Evander Holyfield vs. Mike Tyson in 1996
If photography was a sport, Neil Leifer would certainly be the undisputed world champion in his category. In the second half of the 20th century, Sports Illustrated's iconic photographer quenched the edges of the boxing rings in the world's biggest boxing fights, in which blood was sometimes flowing freely and tension was often high.
It was at the end of the 1950s that he began to attend the NFL games (football league) with his personal camera. In 1958, when he was only 16, he managed to sell his first shot to the famous magazine Sports Illustrated. Later, he found his passion in boxing, this brutal and at the same time, elegant sport, with the frequent twists and emotions so intense on the face of the physical monsters that would clash. He was able to convey the strength of the fighting and the pressure exerted by the public, he is endowed with a sense of timing and anticipation that allows him to capture the athletes at the perfect moment.
Dick Tiger vs. Roger Rouse in 1967 in Las Vegas
Neil Leifer's other talent is in his ability to immortalize surprising moments, during which we have, briefly, access to the real personality of boxers outside the ring. These are moments of tenderness, for example, the photograph of Mike Tyson with his child, or other moments of innocence, as when Mohamed Ali observes the weight of his opponent. There is a certain magic in Leifer's pictures, it is this magic that makes them engrave in our memory and gives us the impression of having lived the games. For many, Neil Leifer's photographs have become legendary, and some of them are often considered as the most beautiful sports photographs of all time. He is the author of the photograph of Mohamed Ali, overpowering, crushing Liston after two minutes of combat, or the air fish eye of the same fight.
Mike Tyson in the intimacy of his role as a father. After the fight against Lewis in 2002, when he has just returned to the locker room, he asks to hold his son in his arms and Neil Leifer is the only one to stand so close to him at this moment.
In recent years, the New Yorker has gradually withdrawn from the edges of the rings and edges of the grounds to focus on feature films and other themes outside of sports. Although, he isn't too active today, his shots are always a great source of inspiration and true models to follow for the current sports photographers. One thing is certain, part of the legend of the fights he photographed was built on his photographs and it is because he knew how to capture them in the best way.
Ali vs. Liston in 1965. The fight lasted less than 3 minutes. These are the 3 most productive minutes of Neil Leifer's life since he took 3 shots that became known worldwide afterwards (this one and the two following photographs).

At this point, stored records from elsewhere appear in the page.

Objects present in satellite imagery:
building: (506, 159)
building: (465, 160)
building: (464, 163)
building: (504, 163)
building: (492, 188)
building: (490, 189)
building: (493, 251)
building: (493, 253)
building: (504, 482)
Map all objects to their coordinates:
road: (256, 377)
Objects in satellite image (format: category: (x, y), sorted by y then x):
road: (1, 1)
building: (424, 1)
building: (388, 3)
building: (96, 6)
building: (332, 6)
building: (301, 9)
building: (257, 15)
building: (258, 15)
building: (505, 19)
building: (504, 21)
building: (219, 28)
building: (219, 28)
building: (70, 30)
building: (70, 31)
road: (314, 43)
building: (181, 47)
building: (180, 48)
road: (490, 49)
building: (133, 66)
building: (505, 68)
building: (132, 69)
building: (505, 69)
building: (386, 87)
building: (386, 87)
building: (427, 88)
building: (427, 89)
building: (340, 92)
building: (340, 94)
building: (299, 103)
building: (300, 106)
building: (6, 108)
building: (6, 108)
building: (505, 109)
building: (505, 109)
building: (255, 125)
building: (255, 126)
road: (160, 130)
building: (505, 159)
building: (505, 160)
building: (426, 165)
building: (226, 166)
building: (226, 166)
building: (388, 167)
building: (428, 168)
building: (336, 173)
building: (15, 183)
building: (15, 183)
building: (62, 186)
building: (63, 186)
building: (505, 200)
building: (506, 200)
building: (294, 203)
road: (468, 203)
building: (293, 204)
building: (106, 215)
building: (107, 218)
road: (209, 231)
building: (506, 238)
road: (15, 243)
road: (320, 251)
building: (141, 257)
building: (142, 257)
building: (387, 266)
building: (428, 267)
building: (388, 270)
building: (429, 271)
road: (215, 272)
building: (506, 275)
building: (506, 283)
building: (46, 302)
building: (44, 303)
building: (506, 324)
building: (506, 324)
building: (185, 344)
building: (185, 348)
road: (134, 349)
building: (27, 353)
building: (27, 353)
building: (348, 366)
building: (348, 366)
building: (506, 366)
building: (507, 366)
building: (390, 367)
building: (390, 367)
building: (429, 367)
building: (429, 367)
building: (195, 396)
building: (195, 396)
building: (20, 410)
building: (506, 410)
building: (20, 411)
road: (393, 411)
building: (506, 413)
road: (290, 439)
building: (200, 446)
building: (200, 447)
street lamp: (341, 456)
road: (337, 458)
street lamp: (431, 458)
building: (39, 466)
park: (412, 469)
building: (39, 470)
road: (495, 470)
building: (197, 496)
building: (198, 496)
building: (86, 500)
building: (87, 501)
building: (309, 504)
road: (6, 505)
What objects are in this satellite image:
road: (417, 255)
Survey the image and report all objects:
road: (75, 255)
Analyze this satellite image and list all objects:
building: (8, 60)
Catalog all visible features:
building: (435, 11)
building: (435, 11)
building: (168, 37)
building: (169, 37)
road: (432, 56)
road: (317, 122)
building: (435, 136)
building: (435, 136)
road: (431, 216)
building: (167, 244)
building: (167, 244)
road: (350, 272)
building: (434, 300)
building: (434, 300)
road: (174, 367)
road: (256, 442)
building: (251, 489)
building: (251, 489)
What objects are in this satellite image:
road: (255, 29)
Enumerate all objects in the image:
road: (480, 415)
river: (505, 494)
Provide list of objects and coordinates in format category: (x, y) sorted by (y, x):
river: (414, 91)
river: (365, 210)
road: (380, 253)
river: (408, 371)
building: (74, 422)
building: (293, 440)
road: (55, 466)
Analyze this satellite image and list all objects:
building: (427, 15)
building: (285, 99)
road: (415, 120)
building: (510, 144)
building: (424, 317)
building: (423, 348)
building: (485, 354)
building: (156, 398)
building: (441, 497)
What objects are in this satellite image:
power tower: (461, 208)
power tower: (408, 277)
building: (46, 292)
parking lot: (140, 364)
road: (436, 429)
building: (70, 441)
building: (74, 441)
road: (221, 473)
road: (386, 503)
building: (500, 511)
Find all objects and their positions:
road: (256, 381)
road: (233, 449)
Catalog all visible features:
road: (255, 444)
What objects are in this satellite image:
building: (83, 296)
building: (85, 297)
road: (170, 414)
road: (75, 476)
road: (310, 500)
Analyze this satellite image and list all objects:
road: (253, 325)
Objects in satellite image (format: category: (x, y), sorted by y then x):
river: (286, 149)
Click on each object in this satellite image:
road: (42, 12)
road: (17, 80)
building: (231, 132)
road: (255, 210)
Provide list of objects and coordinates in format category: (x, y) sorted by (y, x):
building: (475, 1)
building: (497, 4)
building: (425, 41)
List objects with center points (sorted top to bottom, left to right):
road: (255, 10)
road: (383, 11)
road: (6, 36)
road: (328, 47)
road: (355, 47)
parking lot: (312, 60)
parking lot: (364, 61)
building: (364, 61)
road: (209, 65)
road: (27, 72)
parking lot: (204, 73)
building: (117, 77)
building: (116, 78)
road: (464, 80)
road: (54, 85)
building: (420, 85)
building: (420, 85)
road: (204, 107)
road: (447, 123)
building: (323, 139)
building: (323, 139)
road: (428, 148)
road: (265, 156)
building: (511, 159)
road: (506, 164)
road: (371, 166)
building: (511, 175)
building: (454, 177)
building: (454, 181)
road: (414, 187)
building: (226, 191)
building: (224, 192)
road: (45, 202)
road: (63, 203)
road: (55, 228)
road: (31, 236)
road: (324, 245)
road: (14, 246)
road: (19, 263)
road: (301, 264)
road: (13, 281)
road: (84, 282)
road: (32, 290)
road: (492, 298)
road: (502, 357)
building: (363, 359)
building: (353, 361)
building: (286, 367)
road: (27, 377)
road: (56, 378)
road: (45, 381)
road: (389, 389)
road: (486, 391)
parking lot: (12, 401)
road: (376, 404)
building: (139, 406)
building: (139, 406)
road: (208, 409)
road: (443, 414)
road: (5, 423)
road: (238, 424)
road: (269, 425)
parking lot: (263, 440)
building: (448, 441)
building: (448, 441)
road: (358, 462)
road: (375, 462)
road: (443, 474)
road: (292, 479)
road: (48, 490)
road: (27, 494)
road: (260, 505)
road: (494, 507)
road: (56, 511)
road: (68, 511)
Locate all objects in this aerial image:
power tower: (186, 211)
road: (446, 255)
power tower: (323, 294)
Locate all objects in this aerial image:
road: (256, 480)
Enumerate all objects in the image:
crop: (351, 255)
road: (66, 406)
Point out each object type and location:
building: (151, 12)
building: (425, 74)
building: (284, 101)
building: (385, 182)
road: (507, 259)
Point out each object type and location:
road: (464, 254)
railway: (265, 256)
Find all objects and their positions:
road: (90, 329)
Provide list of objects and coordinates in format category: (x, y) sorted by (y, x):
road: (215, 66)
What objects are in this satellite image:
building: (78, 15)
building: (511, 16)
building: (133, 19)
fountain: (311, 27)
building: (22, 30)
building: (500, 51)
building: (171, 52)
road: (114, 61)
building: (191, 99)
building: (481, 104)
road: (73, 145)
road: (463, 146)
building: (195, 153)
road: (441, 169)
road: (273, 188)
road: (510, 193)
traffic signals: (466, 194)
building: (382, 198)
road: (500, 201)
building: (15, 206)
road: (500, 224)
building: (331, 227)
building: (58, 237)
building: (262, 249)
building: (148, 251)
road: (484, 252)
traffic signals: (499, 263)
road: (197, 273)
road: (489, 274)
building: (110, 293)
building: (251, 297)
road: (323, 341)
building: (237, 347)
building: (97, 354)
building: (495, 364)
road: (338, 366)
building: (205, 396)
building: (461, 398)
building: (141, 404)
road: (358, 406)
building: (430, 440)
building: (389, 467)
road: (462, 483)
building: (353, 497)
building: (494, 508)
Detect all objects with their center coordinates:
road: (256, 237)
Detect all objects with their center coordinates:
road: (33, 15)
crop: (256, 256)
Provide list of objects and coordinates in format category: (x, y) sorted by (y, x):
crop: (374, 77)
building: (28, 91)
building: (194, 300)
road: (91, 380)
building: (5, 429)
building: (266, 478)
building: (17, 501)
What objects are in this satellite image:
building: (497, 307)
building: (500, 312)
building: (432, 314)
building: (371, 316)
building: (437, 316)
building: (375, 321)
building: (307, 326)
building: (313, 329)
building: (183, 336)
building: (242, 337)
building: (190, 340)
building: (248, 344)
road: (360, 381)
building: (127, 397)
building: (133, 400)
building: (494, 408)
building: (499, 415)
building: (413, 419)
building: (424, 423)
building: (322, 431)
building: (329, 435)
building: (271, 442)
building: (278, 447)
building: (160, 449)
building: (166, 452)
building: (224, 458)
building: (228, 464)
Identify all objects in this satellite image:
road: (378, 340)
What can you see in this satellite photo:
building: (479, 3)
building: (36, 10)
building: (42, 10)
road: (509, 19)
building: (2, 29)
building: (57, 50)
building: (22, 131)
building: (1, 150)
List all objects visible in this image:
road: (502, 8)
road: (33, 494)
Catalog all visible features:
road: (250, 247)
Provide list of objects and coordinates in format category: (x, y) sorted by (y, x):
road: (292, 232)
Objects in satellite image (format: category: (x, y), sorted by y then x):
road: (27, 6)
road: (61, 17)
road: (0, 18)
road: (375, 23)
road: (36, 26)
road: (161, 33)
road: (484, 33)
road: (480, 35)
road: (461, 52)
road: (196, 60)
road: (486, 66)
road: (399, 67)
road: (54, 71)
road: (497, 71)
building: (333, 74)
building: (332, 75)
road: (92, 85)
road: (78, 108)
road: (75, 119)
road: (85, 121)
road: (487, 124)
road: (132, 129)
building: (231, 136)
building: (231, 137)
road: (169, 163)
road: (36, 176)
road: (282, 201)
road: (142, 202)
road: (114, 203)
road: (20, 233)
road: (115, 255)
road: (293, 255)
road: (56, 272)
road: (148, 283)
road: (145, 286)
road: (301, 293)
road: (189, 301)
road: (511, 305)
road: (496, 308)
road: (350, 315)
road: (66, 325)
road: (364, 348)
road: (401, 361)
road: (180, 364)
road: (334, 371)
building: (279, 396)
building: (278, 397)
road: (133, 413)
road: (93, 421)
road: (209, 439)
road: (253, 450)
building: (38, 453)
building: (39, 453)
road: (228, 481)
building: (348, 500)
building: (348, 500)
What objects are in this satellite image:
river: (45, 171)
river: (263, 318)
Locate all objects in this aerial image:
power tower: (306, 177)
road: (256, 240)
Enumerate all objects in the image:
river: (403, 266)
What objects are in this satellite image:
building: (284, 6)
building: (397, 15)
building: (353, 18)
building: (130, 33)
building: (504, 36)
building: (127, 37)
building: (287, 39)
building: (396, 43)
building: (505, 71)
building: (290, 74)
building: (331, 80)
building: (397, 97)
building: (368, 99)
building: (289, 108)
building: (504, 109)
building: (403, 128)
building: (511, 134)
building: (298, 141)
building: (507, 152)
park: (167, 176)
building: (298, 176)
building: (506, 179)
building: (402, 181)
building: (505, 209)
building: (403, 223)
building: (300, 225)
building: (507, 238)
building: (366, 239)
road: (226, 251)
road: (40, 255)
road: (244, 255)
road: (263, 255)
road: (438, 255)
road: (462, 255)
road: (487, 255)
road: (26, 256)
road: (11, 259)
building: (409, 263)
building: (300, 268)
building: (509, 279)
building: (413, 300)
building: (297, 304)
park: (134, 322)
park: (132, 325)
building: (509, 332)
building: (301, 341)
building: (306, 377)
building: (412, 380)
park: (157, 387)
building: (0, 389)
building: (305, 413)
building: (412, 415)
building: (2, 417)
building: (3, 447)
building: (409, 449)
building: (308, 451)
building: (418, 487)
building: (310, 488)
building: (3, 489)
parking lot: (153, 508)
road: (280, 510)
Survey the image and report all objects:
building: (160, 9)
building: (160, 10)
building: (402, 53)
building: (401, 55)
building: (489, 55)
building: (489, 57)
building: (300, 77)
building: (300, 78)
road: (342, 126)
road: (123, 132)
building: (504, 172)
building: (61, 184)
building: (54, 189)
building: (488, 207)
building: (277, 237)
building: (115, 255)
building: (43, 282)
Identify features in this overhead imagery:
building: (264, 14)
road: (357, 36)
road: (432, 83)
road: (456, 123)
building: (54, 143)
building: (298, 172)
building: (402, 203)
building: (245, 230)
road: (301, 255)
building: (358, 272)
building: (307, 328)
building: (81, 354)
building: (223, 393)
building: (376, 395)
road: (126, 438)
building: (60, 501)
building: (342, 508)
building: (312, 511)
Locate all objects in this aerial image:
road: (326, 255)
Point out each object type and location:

A real nice evening for Mohamed Ali as for the photographer.
Ali vs. Liston 1965
Ali vs. Liston 1965
One of Neil Leifer's first boxing snapshots. He attaches a certain tenderness because at the time he didn't have a photographer's card yet, that's why he took the photograph so far from the ring.
Patterson vs. Johansson 1961.
Foreman vs. Frasier, 1973
The celebration of Norton after his victory against Ali, in 1973. The match is best known for the breaking of Ali's jaw very early in the fight, which didn't not prevent him from standing up to the end.
John "Dino" sprinkled with water by his coach during a fight against Obie English in 1976
Ali vs. Foreman, 1975
Ali vs. Williams, 1966
Ali vs. Liston, 1965, during the weighing in.